GitLab has earned its position as one of the most prominent names in DevOps, providing a complete DevOps platform in a single application to support developers, engineers, and security teams as they focus on innovating and securing applications. GitLab empowers enterprises and small businesses by integrating and automating critical capabilities for development, testing, and deployment. Whether an organization is modernizing its SDLC or fully immersed in CI/CD methodologies, GitLab seeks to elevate the standard for secure DevOps without impeding agility or speed.
GitLab is on a mission to provide top-notch security capabilities for its DevOps platform. This includes both scanning code before it is shipped to production as well as continuing to scan environments running in production.
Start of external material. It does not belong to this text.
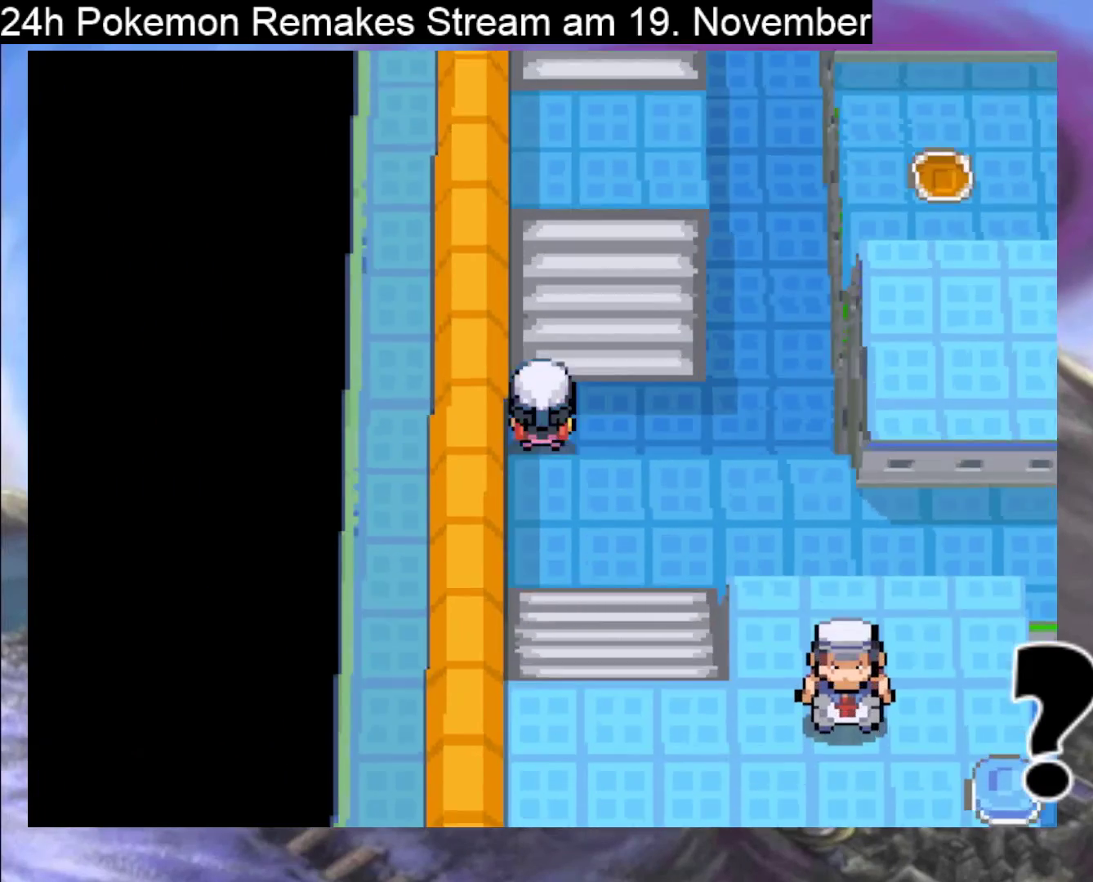
{"buttons": ["B", "DPAD_UP"], "events": []}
When GitLab set off to add production scanning capabilities to its offering, it wanted to find a scanning engine that could be used in the CI pipeline as well. To evaluate whether a new path forward could offer better customer value while lowering the work required of GitLab engineering teams, GitLab kicked off a research initiative to compare solutions that might replace its current default CI pipeline scanning tool.
“As far as our engineering time is involved, we can only realistically do tight integrations with a limited number of vendors and maintain those sustainably. We have to prioritize our time and resources around those that we feel like are really going to provide the most value for our customers. So typically, we do a research spike to compare solutions,” explained Sam White, Senior Product Manager overseeing the security capabilities that serve GitLab customers in the Protect stage of GitLab.
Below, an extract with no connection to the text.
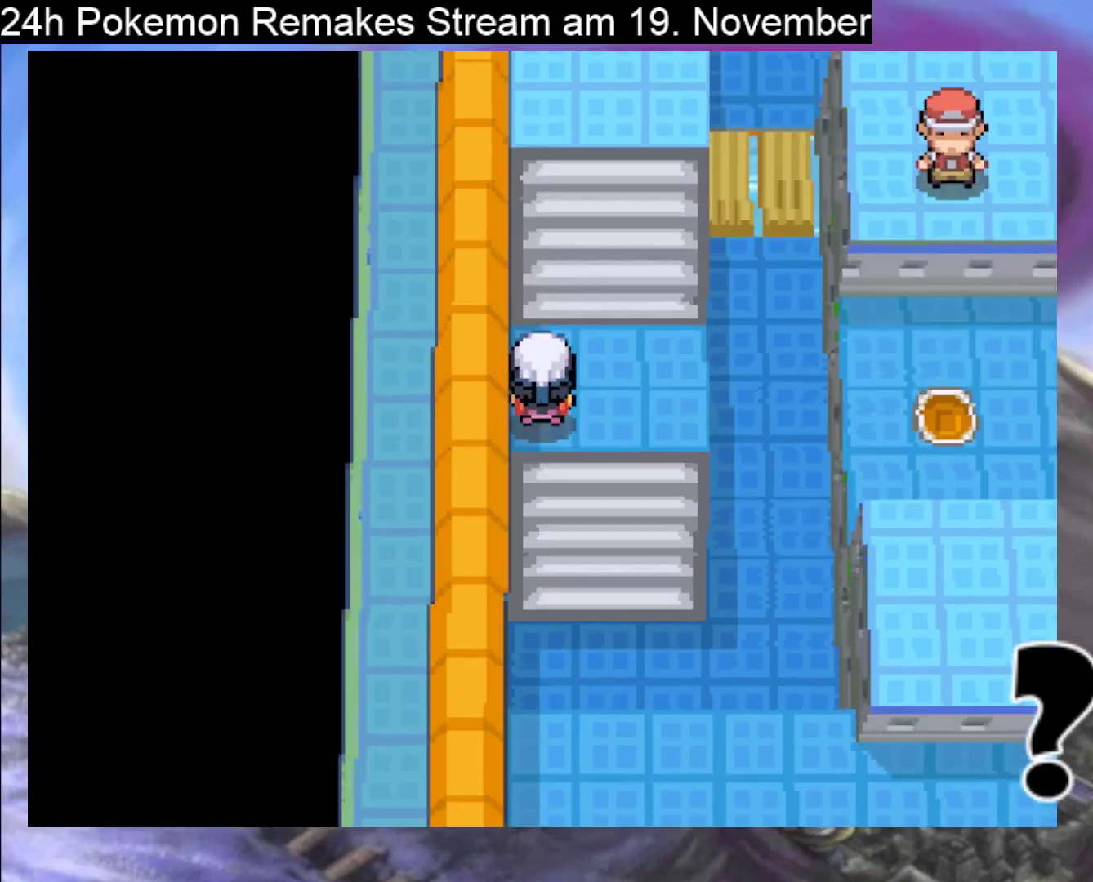
{"buttons": ["B"], "events": [[167, "DPAD_UP", "up"]]}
Integrating open source solutions with its commercial capabilities allows GitLab to achieve the best use of its engineering teams’ time. “We try to leverage as much open source technology out there as we can. We certainly don’t want to go reinvent the wheel,” explained White. For GitLab, open source can help alleviate engineering cycles for other key projects.
When evaluating potential vulnerability scanning solutions, White and the team considered a variety of options. As they refined their approach, they identified critical requirements for adoption.
GitLab’s evaluation criteria for vulnerability management and container security solutions included:
This criteria helped White and team to establish the short list of candidate solutions, which included Aqua Trivy, to support vulnerability scanning throughout CI/CD pipelines.
When evaluated against GitLab’s selection criteria, White and his team saw some clear reasons to select Aqua Trivy. “When we did compare Trivy, we found that we got really good results, and really timely vulnerability data back. It also had support for offline scanning and offline updates, which we had with our current scanner, and so it was important for us to maintain that capability.”
GitLab’s evaluation resulted in a list of key capabilities and benefits of incorporating Trivy into GitLab’s DevOps platform, including:
The result of GitLab’s evaluation process was to implement Trivy as the default container vulnerability scanner for its Gold and Ultimate customers on version 14.0 and above. This scanning capability runs by default for customers using its DevOps lifecycle tool, Auto DevOps. Auto DevOps seeks to eliminate complexity by automating key aspects of pipeline configuration, integration, and testing.
GitLab has a much broader vision for its customers’ security-by-default capabilities. White comments, “In the containerized world, there are a lot of new concepts to learn. How does networking work? How do your firewall rules work? How do you even do scanning in this world where you’ve got containers spinning up and going down and things are a whole lot more ephemeral than they used to be? We’re looking to help provide that easy button for users, where it’s built-in by default.”
Based on this vision, one of the other benefits in choosing Aqua Trivy was its compatibility with Aqua Starboard, a sister open source solution that can run Aqua Trivy in production environments. Early in 2020, GitLab acknowledged an emerging trend for SecOps teams to require their own set of robust security controls to manage vulnerabilities for containers in production, and they needed a way to get risk information into the hands of developers for faster remediation, directly in their DevOps tools.
What White is looking to provide with Aqua Starboard includes:
As GitLab pursues end-to-end container security risk visibility for GitLab users, White articulates a goal to combine Aqua Trivy and Aqua Starboard with other security capabilities in the GitLab portfolio. Doing so would evolve the standard for real-time protection against risks in production. “Where we really see this headed is: Trivy finds a vulnerability in production [with Starboard]. We then take a look at what that vulnerability is, the nature of it, and we actually… take all of that data and eventually start tying that into our production capabilities around firewall protection and IDS/IPS, to help provide for real-time mitigations or compensating controls to protect things real-time in production. This buys the developers needed time so they are able to go and vet a more formal fix.”
GitLab emphasizes strong relationships with its partners and its customers, and values the community support of its end-to-end DevOps platform.
For GitLab, open source is synonymous with innovation. While the GitLab team derives great benefit from community contributions, they pride themselves on giving back. “When we see an enhancement or we hear a need from our customers that’s shared by the Trivy product as well, we can push that upstream into the open source project and make that available for anyone and everyone who’s using Trivy, regardless of whether or not they’re using GitLab,” explained White. “And so, again, that partnership and close collaboration is probably just one other thing that really stood out to us during the selection process that was the icing on the cake.”